▶ **Parts of the exercise**:
1: In the post about the LastPass breach, how many PBKDF2 iterations did the family member's account use?
2: Summarize the post about the LastPass breach in two sentences.

▶ **Document extract**:
= = = =

Writing more about #LastPassBreach feels like beating a dead horse. But I had a look at the official statement again and it is highly misleading. I felt the need to provide some context that #LastPass is willingly omitting.

“Again, it seems that LastPass attempts to minimize the risk of litigation (hence alerting businesses) while also trying to prevent a public outcry (so not notifying the general public). Priorities…”

https://palant.info/2022/12/26/whats-in-a-pr-statement-lastpass-breach-explained/

What’s in a PR statement: LastPass breach explained

The LastPass statement on their latest breach is full of omissions, half-truths and outright lies. I’m providing the necessary context for some of their claims.

Almost Secure
@WPalant I found a family member who was a long time LP user with only 500 PBKDF2 iterations, how easy might that be to crack? They did have a > 20 character master password.

= = = =

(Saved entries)
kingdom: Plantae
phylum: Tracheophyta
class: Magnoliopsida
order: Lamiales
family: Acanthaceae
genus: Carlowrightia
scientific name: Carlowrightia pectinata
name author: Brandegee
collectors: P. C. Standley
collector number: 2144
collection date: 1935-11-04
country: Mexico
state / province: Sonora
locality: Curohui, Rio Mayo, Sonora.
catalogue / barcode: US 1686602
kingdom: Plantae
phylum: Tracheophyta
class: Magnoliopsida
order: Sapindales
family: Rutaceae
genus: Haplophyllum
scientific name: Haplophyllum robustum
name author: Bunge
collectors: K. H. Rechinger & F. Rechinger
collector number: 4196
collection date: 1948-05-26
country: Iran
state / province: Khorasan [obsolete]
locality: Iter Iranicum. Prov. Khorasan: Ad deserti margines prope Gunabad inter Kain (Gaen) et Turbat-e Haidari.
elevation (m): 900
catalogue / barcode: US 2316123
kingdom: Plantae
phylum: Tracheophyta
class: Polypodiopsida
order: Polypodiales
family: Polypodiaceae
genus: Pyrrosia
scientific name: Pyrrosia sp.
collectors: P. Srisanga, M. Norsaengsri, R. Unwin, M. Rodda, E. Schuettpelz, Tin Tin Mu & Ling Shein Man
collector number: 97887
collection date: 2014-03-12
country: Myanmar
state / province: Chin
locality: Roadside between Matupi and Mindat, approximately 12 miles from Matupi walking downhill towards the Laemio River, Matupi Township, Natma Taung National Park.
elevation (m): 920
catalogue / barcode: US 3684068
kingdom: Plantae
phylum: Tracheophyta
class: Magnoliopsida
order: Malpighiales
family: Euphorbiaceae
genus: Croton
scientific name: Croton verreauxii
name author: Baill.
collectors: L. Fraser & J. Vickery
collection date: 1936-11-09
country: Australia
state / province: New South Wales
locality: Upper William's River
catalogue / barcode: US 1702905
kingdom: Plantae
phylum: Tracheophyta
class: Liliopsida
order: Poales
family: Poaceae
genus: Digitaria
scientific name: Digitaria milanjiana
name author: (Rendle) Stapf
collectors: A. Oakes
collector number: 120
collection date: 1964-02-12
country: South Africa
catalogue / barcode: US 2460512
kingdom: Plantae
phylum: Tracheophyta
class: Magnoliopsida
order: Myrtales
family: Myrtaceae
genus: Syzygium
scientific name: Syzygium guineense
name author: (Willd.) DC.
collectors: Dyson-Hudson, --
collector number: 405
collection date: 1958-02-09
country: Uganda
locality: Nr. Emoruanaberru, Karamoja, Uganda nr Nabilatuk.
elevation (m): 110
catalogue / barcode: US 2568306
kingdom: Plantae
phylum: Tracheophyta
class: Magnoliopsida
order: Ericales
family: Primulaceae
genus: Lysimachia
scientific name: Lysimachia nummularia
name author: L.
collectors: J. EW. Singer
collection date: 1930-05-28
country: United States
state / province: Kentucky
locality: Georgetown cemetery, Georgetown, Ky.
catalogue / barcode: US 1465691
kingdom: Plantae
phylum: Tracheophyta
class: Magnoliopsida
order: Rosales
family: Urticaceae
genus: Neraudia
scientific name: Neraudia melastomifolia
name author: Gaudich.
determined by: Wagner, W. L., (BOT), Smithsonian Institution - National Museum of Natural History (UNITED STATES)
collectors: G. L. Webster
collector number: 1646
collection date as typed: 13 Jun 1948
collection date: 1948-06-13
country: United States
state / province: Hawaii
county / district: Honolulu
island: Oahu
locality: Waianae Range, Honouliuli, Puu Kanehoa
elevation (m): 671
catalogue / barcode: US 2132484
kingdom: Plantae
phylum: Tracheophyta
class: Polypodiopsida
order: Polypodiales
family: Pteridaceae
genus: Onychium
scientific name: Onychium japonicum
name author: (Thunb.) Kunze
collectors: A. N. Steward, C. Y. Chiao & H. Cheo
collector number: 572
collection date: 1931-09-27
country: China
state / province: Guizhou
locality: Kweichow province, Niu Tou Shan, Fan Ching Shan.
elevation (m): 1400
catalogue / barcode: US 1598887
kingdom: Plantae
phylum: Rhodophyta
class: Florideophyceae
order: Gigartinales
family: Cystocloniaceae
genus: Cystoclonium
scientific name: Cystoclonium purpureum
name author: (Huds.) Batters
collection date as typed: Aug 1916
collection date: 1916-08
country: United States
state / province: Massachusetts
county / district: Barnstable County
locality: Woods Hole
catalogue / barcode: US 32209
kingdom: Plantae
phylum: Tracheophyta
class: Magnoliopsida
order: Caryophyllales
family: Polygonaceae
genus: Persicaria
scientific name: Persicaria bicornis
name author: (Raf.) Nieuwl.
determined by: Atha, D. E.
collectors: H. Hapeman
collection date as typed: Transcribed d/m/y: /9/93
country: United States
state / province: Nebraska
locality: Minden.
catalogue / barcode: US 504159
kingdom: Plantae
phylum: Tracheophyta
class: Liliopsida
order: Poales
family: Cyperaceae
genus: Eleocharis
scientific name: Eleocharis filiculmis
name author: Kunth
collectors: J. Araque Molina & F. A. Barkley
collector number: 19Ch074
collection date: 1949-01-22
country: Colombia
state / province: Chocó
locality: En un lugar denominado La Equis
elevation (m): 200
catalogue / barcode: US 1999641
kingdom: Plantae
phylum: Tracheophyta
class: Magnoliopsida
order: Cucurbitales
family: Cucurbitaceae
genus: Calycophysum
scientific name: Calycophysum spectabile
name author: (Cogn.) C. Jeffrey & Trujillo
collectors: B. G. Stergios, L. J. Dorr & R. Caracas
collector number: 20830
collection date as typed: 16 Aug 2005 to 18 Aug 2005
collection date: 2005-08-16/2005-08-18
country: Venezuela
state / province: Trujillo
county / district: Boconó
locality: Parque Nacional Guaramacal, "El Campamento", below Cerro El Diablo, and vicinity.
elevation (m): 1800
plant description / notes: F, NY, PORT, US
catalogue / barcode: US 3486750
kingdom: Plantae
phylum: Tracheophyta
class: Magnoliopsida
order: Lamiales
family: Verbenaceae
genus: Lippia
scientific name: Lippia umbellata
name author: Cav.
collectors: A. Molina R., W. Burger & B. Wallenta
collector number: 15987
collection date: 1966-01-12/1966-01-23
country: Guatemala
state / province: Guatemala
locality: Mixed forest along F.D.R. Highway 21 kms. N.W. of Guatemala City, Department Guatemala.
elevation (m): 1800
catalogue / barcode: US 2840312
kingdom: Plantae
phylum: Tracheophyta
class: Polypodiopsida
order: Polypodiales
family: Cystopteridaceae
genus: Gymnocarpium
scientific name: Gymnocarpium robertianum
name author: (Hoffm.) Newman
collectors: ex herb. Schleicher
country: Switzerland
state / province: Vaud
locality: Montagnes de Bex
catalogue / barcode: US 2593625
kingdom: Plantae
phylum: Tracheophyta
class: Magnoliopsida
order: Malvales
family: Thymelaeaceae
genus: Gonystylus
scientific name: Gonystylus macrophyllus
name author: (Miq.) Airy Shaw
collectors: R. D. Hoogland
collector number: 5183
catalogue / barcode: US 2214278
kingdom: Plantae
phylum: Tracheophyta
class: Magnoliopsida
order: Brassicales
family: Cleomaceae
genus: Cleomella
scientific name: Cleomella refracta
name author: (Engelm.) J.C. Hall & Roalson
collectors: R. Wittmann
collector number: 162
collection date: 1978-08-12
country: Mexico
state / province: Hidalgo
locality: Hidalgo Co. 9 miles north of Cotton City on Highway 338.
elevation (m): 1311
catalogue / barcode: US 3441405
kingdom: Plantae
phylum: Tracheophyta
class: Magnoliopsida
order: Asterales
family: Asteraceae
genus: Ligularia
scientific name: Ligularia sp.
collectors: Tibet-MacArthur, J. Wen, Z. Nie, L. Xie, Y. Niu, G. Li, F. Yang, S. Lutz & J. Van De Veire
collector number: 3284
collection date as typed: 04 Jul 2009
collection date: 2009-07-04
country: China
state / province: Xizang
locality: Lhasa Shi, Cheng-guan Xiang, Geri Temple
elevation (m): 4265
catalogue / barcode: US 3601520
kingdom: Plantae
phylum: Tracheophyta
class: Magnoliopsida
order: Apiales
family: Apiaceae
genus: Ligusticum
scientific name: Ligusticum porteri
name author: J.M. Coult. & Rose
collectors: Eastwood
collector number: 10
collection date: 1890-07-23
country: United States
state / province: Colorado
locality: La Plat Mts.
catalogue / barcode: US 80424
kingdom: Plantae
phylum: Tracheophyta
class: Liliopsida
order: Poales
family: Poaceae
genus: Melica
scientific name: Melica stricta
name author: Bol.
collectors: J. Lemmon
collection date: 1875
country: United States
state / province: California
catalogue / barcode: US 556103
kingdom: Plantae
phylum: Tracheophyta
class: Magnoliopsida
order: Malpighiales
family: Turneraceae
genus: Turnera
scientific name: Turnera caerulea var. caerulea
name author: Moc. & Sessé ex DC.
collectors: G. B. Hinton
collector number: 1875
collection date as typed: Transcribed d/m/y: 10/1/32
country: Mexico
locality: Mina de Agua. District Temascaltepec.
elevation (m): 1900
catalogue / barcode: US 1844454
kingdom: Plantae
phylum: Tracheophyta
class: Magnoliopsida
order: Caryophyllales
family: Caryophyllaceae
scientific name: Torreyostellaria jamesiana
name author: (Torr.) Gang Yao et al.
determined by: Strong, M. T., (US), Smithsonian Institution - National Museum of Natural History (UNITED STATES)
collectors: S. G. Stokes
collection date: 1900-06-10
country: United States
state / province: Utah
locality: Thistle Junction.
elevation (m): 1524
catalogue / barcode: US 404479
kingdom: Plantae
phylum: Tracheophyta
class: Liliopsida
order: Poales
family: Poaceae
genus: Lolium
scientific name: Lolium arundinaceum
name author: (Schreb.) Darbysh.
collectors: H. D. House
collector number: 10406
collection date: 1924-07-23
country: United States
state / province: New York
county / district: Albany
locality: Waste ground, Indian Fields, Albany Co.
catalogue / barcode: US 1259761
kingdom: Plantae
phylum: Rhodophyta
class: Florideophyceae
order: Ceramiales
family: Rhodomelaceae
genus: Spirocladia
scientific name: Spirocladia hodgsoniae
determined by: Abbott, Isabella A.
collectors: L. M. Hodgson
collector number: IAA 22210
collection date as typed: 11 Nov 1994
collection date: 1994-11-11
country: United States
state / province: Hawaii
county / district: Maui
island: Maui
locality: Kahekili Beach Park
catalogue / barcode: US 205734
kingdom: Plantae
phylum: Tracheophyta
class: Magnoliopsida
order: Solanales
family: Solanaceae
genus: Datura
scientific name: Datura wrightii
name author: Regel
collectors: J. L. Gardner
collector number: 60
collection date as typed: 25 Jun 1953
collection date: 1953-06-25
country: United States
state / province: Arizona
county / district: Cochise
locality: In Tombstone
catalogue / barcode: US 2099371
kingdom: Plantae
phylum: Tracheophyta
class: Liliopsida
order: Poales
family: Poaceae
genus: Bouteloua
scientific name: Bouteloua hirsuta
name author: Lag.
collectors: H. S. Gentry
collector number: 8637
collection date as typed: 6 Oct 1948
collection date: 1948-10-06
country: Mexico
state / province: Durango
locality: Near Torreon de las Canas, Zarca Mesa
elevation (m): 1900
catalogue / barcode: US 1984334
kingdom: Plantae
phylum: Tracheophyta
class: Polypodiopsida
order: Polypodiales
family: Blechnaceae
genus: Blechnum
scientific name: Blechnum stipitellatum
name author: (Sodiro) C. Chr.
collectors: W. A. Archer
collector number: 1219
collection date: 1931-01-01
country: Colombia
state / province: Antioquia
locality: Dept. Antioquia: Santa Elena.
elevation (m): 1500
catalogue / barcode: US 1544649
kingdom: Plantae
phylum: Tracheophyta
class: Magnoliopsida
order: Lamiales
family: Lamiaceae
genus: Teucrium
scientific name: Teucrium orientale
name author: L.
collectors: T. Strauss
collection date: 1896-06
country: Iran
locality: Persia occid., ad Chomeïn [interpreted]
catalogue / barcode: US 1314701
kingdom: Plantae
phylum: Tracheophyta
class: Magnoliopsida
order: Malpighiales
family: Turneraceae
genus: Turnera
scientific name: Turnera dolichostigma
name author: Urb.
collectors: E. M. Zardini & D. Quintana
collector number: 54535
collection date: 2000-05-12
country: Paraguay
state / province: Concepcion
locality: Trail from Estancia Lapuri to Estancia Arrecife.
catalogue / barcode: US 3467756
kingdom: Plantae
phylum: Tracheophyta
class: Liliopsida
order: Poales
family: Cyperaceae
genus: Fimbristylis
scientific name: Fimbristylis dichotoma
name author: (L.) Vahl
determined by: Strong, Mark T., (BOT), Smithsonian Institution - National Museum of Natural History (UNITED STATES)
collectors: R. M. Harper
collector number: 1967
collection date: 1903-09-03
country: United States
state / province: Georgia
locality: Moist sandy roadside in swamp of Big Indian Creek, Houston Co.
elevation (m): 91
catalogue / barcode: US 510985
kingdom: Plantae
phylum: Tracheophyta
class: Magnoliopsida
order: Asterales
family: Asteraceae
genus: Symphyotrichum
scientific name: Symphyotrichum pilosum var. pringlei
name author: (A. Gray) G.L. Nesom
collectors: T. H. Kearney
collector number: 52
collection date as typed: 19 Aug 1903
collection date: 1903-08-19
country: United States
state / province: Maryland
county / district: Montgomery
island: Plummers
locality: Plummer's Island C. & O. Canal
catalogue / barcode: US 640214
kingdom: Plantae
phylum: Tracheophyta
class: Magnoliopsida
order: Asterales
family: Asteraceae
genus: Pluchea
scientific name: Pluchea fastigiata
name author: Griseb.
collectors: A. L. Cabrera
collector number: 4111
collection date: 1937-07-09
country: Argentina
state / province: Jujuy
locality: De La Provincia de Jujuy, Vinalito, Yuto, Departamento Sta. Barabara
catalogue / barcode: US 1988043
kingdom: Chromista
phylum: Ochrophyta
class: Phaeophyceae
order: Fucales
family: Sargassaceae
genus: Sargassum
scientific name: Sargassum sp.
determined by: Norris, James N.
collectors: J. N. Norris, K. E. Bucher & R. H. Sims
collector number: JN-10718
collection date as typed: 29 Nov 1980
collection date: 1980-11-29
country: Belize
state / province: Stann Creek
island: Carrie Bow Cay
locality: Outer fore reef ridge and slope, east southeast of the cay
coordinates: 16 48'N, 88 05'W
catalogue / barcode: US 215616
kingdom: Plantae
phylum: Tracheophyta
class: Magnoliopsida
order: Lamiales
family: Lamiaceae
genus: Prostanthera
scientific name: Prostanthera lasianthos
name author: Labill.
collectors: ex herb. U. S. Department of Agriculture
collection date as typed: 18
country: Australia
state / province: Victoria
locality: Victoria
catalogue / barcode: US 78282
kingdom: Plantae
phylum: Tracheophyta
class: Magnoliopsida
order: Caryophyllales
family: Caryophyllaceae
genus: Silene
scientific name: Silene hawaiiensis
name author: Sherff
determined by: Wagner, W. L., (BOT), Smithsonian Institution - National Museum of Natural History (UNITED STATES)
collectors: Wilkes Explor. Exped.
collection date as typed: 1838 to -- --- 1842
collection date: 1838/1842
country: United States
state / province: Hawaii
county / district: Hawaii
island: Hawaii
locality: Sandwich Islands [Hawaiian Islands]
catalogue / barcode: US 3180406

= = = =

▶ **Solved problems**:
1: 500 PBKDF2 iterations.

2: The post calls the official LastPass statement on the breach highly misleading and sets out to provide context that LastPass omits. It says LastPass seems to be minimizing the risk of litigation by alerting businesses while trying to prevent a public outcry by not notifying the general public.